In it he not only names the names of medicinal plants, but also reports on the drugs obtained from them. It describes more than 1,400 remedies made from plants and formulas for how to use them. His knowledge found its way through the monasteries and translation schools of the Middle Ages. Ibn al-Baitar was thus the supreme authority in herbal medicine in Europe throughout the Middle Ages . One of his students was the Syrian doctor and pharmaceutical author ʿIzz ad-Dīn as-Suwaidī (* 1204 in Damascus).

Works (selection)

  • Tafsῑr Kitāb Diyūsqūrῑdūs. Commentary on the Materia medica of Dioscurides . In it the plants of Dioscurides are commented lemma by lemma. The fifth book, on wine and mineral drugs, was omitted.
  • Kitāb al-Mugnῑ fῑl-adwiya al-mufrada. A book on simple remedies in 20 chapters.
  • Kitab al-Ǧāmiʿ mufradāt al-adwiya wa-'l-aġḏiya. The most famous work of Arab pharmacognosy and dietetics. It represents a huge collection of excerpts in which more than 260 sources were written out.
  • Translations of the Kitab al-Ǧāmiʿ mufradāt al-adwiya wa-'l-aġḏiya :
    • Joseph von Sontheimer. Large compilation of the powers of the well-known simple healing foods and foods by Abu Mohammed Abdallah ben Ahmed from Malaga, known under the name Ebn Baitar. Translated from the Arabic by Joseph von Sontheimer. Hallberger, Stuttgart.

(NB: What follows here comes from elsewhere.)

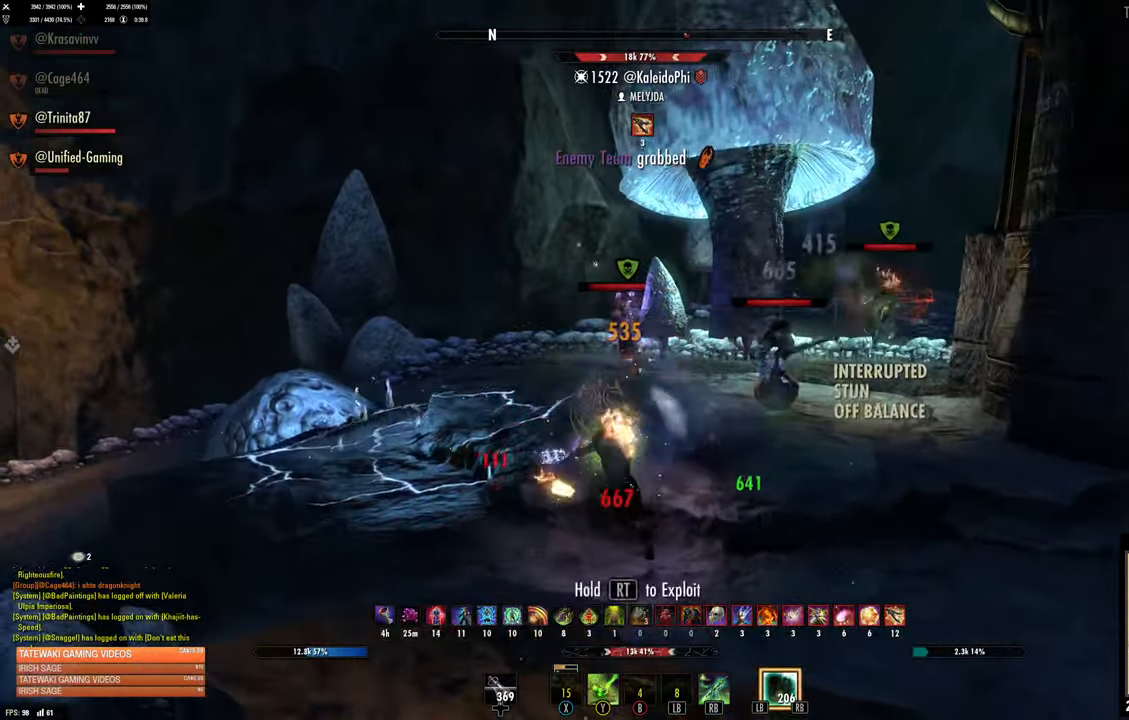
{"dt_ms": 500, "buttons": ["L2"], "left_stick": "up", "right_stick": "center", "events": [[117, "L2", "up"], [117, "left_stick", "up-left"], [167, "DPAD_LEFT", "down"], [217, "DPAD_LEFT", "up"], [217, "left_stick", "left"], [333, "Y", "down"], [400, "left_stick", "up-left"], [417, "L2", "down"], [417, "Y", "up"], [500, "left_stick", "up"]]}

Volume I 1840 digitized BSB Munich . Volume II 1842 digitized BSB Munich .
    • Lucien Leclerc . Traité des simples par Ibn el-Baithar. 3 volumes, Paris 1877, 1881 and 1883.

source

  • Jahn: History of Biology , Spectrum 2000

literature

  • Albert Dietrich [Ed.]: The Dioscurides Declaration by Ibn al-Baitâr: a contribution to the Arabic plant synonymy of the Middle Ages . Arabic text with commented German translation, Göttingen 1991
  • Heinrich Schipperges : Ibn al-Baitār. In: Lexikon des Mittelalters V, p. 313.
  • Friedrun R. Hau: Ibn al-Baiṭār (Ḍiyāʿ ad-Dīn ʿAbdallāh). In: Werner E. Gerabek , Bernhard D. Haage, Gundolf Keil , Wolfgang Wegner (eds.): Enzyklopädie Medizingeschichte. De Gruyter, Berlin / New York 2005, ISBN 3-11-015714-4 , p. 133.
  • Manfred Ullmann . Medicine in Islam. Brill, Leiden 1970, pp. 281-285 and 291.

Individual evidence

  1. ^ Friedrun R. Hau: as-Suwaidī, ʿIzz ad-Dīn. In: Werner E. Gerabek , Bernhard D. Haage, Gundolf Keil , Wolfgang Wegner (eds.): Enzyklopädie Medizingeschichte. De Gruyter, Berlin / New York 2005, ISBN 3-11-015714-4 , p. 1369.
  2. ^ Manfred Ullmann. Medicine in Islam. Leiden 1970, p. 283: "The German translation by Joseph von Sontheimer is very flawed, better the French translation by Lucien Leclerc."